KSAT Defenders: Bed bugs have steady presence in SA hotels

Complaints continue from all parts of town


A KSAT 12 Defenders investigation found that San Antonio Metro Health complaint records paint a chilling picture of bed bugs at area hotels and motels.

Stephen Barscewski, sanitarian services manager for Metro Health, said it is not just San Antonio that is seeing an increase in reports of bed bugs.

"We've seen a resurgence of bed bugs around the country," Barscewski said. "A female will lay one to five eggs a day while she's mature so the numbers can build up very fast."

They are being reported on all sides of San Antonio, according to documents provided by Metro Health.

At the Economy Inn on Loop 410 Southwest in September there were complaints of a bed bug infestation.

Live bed bugs were verified by the health department and bites were visible on an adult woman.

No one at the motel would comment.

The previous month there were complaints about the Ever-Kleen Motel on the south side.

The health department was called in and an inspector observed bed bugs.

The owner said there was a problem with bed bugs last year but that now there are no bed bugs and the motel is clean.

Another report was about a sighting at The Days Inn on East Houston, where room 251 had bed bugs.

All of these places took proper measures to control the biting insects.

"It's not good for anybody's business," Barscewski said. "Our numbers have been relatively stable the last couple years. The establishments for the most part have been pretty proactive on it."

Barscewski has advice for travelers checking in to a hotel or motel: put any suitcases on the bathroom counter when entering the room. Guests should then peel back the bedding to check for bed bugs in the mattress seams and the headboard or spots of blood.

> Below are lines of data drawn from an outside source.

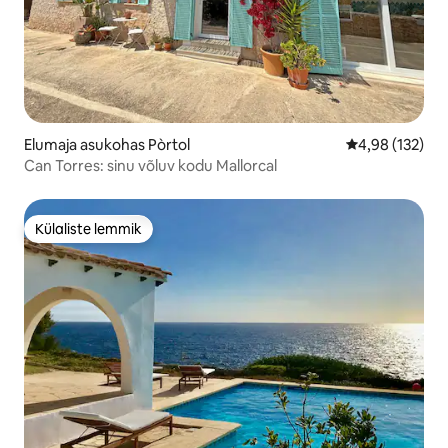
Elumaja asukohas Pòrtol
Keskmine hinn
4,98 (132)
Can Torres: sinu võluv kodu Mallorcal
Külaliste lemmik
Külaliste lemmik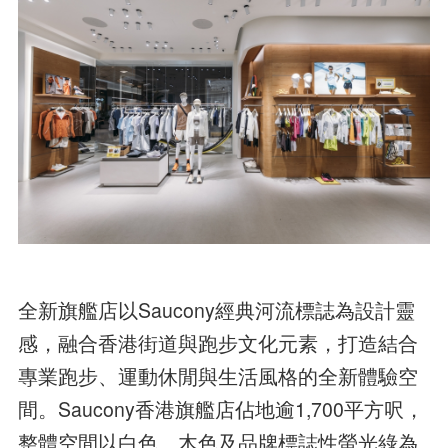
全新旗艦店以Saucony經典河流標誌為設計靈
感，融合香港街道與跑步文化元素，打造結合
專業跑步、運動休閒與生活風格的全新體驗空
間。Saucony香港旗艦店佔地逾1,700平方呎，
整體空間以白色、木色及品牌標誌性螢光綠為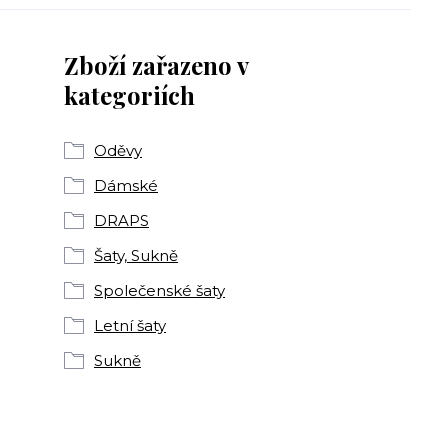
Zboží zařazeno v
kategoriích
Oděvy
Dámské
DRAPS
Šaty, Sukně
Společenské šaty
Letní šaty
Sukně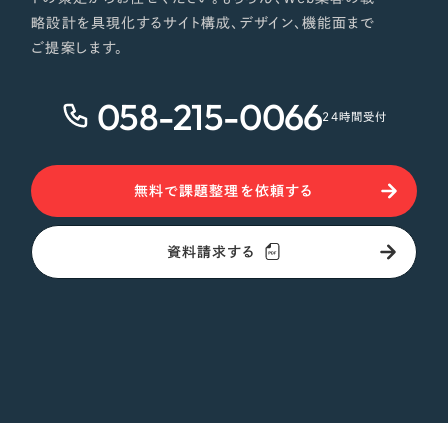
略設計を具現化するサイト構成、デザイン、機能面まで
ご提案します。
058-215-0066
24時間受付
無料で課題整理を依頼する
資料請求する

"You're going to look either for mature bed bugs or nymphs that may be hiding," Barscewski said, adding that mature bed bugs look like a small apple seed. "One of the favorite places is behind the head board."

If bed bugs, their remains or eggs are visible, guests are advised to leave the room.

Barscewski said in the home environment it is best if residents do not try to exterminate bed bugs themselves.

"If you have an infestation in your home then the wisest thing to do is to call in a professional exterminator," Barscewski said. "You can cause a worse problem trying to treat them yourselves with foggers and sprays."

Barring that, he said bed bugs are killed by heat and cold.

"You can either throw your clothes and everything in your washing machine with the hottest water you have and a detergent," Barscewski said." (Or) spread your clothes out in your car. Leave it out in the sun for three or four hours. It gets 140 degrees in your car. They die in the cold and they die in the heat."

The good news is that there are no health dangers associated with bed bug bites except for a rash around the bite site.

John Clamp, executive director of the San Antonio Hotel & Lodging Association, released the following statement regarding bed bugs in San Antonio hotels:

"Our association considers guest safety, security and comfort our paramount concern. San Antonio area hotels are committed to upholding the very highest industry standards in this and other areas. Bed bugs in certain limited cases will be brought into a hotel and must be addressed. If there is a potential issue concerning bed bugs, the hotel operator typically calls an exterminator for evaluation and extermination and takes the affected areas out of use until the issue is completely addressed."